**WHAT THE TASK ASKS**
If a line in the entries below includes the string "control", copy it out.

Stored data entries
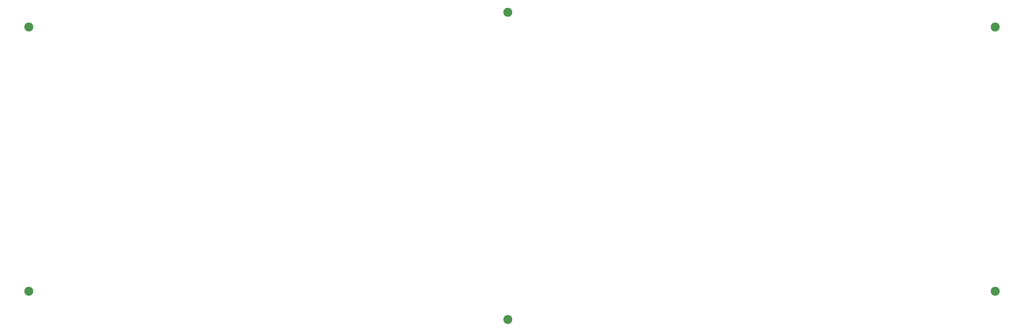
<source format=gbr>
%TF.GenerationSoftware,KiCad,Pcbnew,(5.1.6)-1*%
%TF.CreationDate,2020-09-20T18:38:47+02:00*%
%TF.ProjectId,backplate,6261636b-706c-4617-9465-2e6b69636164,rev?*%
%TF.SameCoordinates,Original*%
%TF.FileFunction,Soldermask,Bot*%
%TF.FilePolarity,Negative*%
%FSLAX46Y46*%
G04 Gerber Fmt 4.6, Leading zero omitted, Abs format (unit mm)*
G04 Created by KiCad (PCBNEW (5.1.6)-1) date 2020-09-20 18:38:47*
%MOMM*%
%LPD*%
G01*
G04 APERTURE LIST*
%ADD10C,3.100000*%
G04 APERTURE END LIST*
D10*
%TO.C,REF\u002A\u002A*%
X211836000Y-181991000D03*
%TD*%
%TO.C,REF\u002A\u002A*%
X211836000Y-76073000D03*
%TD*%
%TO.C,REF\u002A\u002A*%
X379476000Y-172212000D03*
%TD*%
%TO.C,REF\u002A\u002A*%
X379476000Y-81153000D03*
%TD*%
%TO.C,REF\u002A\u002A*%
X47117000Y-81153000D03*
%TD*%
%TO.C,REF\u002A\u002A*%
X47117000Y-172212000D03*
%TD*%
M02*

</source>
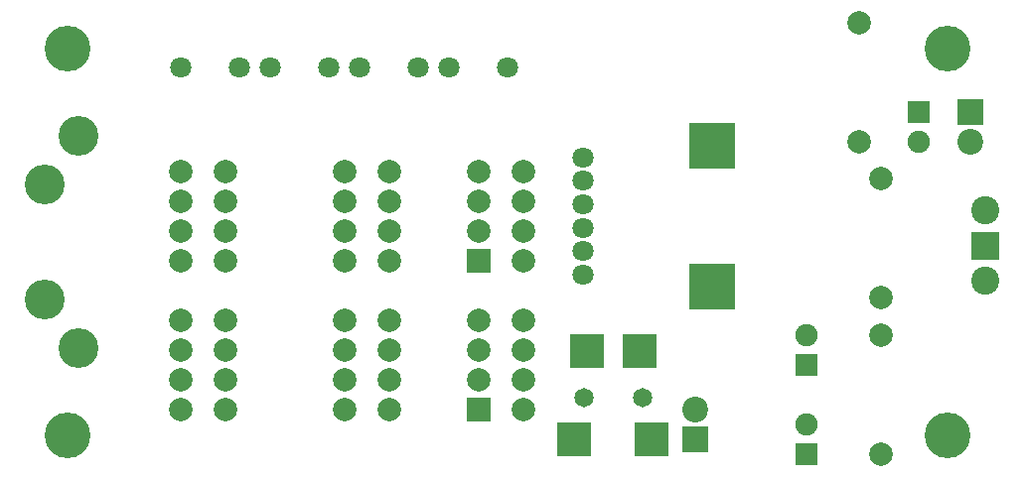
<source format=gbs>
G04 #@! TF.FileFunction,Soldermask,Bot*
%FSLAX46Y46*%
G04 Gerber Fmt 4.6, Leading zero omitted, Abs format (unit mm)*
G04 Created by KiCad (PCBNEW 4.0.6) date Mon Jun  5 15:03:05 2017*
%MOMM*%
%LPD*%
G01*
G04 APERTURE LIST*
%ADD10C,0.100000*%
%ADD11C,2.000000*%
%ADD12C,1.800000*%
%ADD13C,1.900000*%
%ADD14R,1.900000X1.900000*%
%ADD15R,2.900000X2.900000*%
%ADD16C,1.650000*%
%ADD17R,2.200000X2.200000*%
%ADD18C,2.200000*%
%ADD19C,3.400000*%
%ADD20R,2.400000X2.400000*%
%ADD21C,2.400000*%
%ADD22R,2.000000X2.000000*%
%ADD23R,3.900000X3.900000*%
%ADD24C,3.900000*%
G04 APERTURE END LIST*
D10*
D11*
X152400000Y-85090000D03*
X152400000Y-82550000D03*
X152400000Y-80010000D03*
X152400000Y-77470000D03*
X152400000Y-97790000D03*
X152400000Y-95250000D03*
X152400000Y-92710000D03*
X152400000Y-90170000D03*
D12*
X123190000Y-68580000D03*
X128190000Y-68580000D03*
X130810000Y-68580000D03*
X135810000Y-68580000D03*
D11*
X123190000Y-82550000D03*
X123190000Y-85090000D03*
X123190000Y-77470000D03*
X123190000Y-80010000D03*
X123190000Y-95250000D03*
X123190000Y-97790000D03*
X123190000Y-90170000D03*
X123190000Y-92710000D03*
D12*
X146050000Y-68580000D03*
X151050000Y-68580000D03*
X138430000Y-68580000D03*
X143430000Y-68580000D03*
D13*
X176530000Y-99060000D03*
D14*
X176530000Y-101600000D03*
D13*
X176530000Y-91440000D03*
D14*
X176530000Y-93980000D03*
D13*
X186055000Y-74930000D03*
D14*
X186055000Y-72390000D03*
D15*
X157770000Y-92830000D03*
X162270000Y-92830000D03*
D16*
X157520000Y-96830000D03*
X162520000Y-96830000D03*
D15*
X163320000Y-100330000D03*
X156720000Y-100330000D03*
D17*
X190500000Y-72390000D03*
D18*
X190500000Y-74930000D03*
D19*
X111543116Y-78580646D03*
X114456884Y-74419354D03*
X114456884Y-92580646D03*
X111543116Y-88419354D03*
D11*
X127000000Y-82550000D03*
X137160000Y-82550000D03*
X137160000Y-77470000D03*
X127000000Y-77470000D03*
X127000000Y-85090000D03*
X137160000Y-85090000D03*
X137160000Y-80010000D03*
X127000000Y-80010000D03*
X127000000Y-95250000D03*
X137160000Y-95250000D03*
X127000000Y-92710000D03*
X137160000Y-92710000D03*
X127000000Y-97790000D03*
X137160000Y-97790000D03*
X127000000Y-90170000D03*
X137160000Y-90170000D03*
X180975000Y-74930000D03*
X180975000Y-64770000D03*
X182880000Y-101600000D03*
X182880000Y-91440000D03*
X182880000Y-88265000D03*
X182880000Y-78105000D03*
D20*
X191770000Y-83820000D03*
D21*
X191770000Y-86820000D03*
X191770000Y-80820000D03*
D22*
X148590000Y-85090000D03*
D11*
X148590000Y-82550000D03*
X148590000Y-80010000D03*
X148590000Y-77470000D03*
X140970000Y-77470000D03*
X140970000Y-80010000D03*
X140970000Y-82550000D03*
X140970000Y-85090000D03*
D22*
X148590000Y-97790000D03*
D11*
X148590000Y-95250000D03*
X148590000Y-92710000D03*
X148590000Y-90170000D03*
X140970000Y-90170000D03*
X140970000Y-92710000D03*
X140970000Y-95250000D03*
X140970000Y-97790000D03*
D23*
X168480000Y-75280000D03*
D12*
X157480000Y-82280000D03*
X157480000Y-80280000D03*
X157480000Y-84280000D03*
X157480000Y-78280000D03*
X157480000Y-76280000D03*
X157480000Y-86280000D03*
D23*
X168480000Y-87280000D03*
D17*
X167005000Y-100330000D03*
D18*
X167005000Y-97790000D03*
D24*
X188500000Y-67000000D03*
X113500000Y-67000000D03*
X113500000Y-100000000D03*
X188500000Y-100000000D03*
M02*

</source>
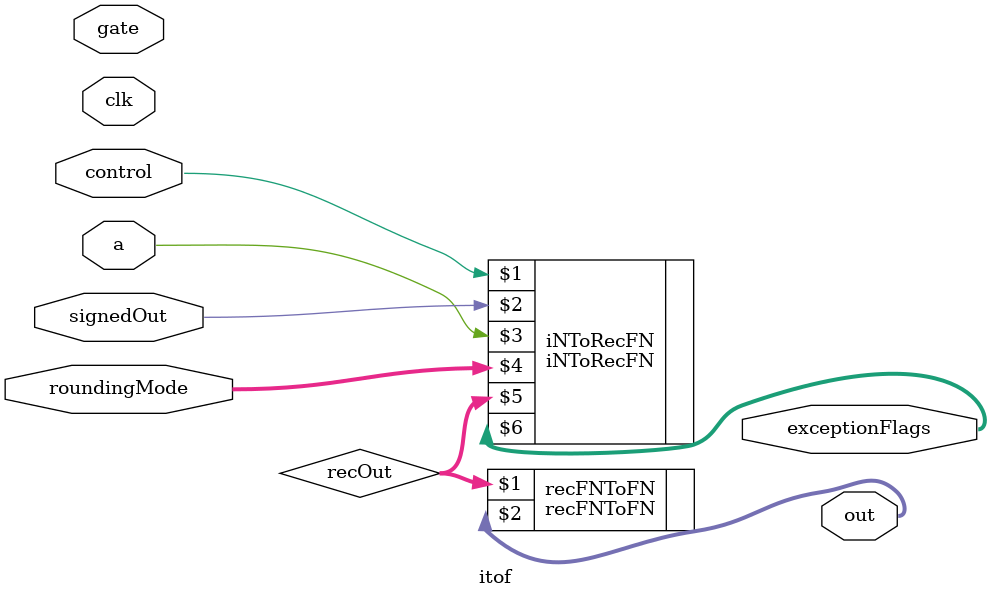
<source format=v>
/*
Author: IIT Madraas
Description: Int to Float Module using Hardfloat
*/

module itof#(parameter expWidth = 3, parameter sigWidth = 3, parameter intWidth = 1) (
        clk,
	gate,
        control,
        a,
        roundingMode,
        signedOut,
        out,
        exceptionFlags
    );
    
    input clk;
    input gate;
    input control;
    input [intWidth-1:0] a;
    input [2:0] roundingMode;
    input signedOut;
    output [(expWidth + sigWidth-1):0] out;
    output [4:0] exceptionFlags;
    
    wire [(expWidth + sigWidth):0] recOut;

    iNToRecFN#(intWidth, expWidth, sigWidth) iNToRecFN(control, signedOut, a, roundingMode, recOut, exceptionFlags);
    
    recFNToFN#(expWidth, sigWidth) recFNToFN(recOut, out);
    
endmodule

</source>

**RESPONSE TO THIS TASK**
        control,
    input control;
    iNToRecFN#(intWidth, expWidth, sigWidth) iNToRecFN(control, signedOut, a, roundingMode, recOut, exceptionFlags);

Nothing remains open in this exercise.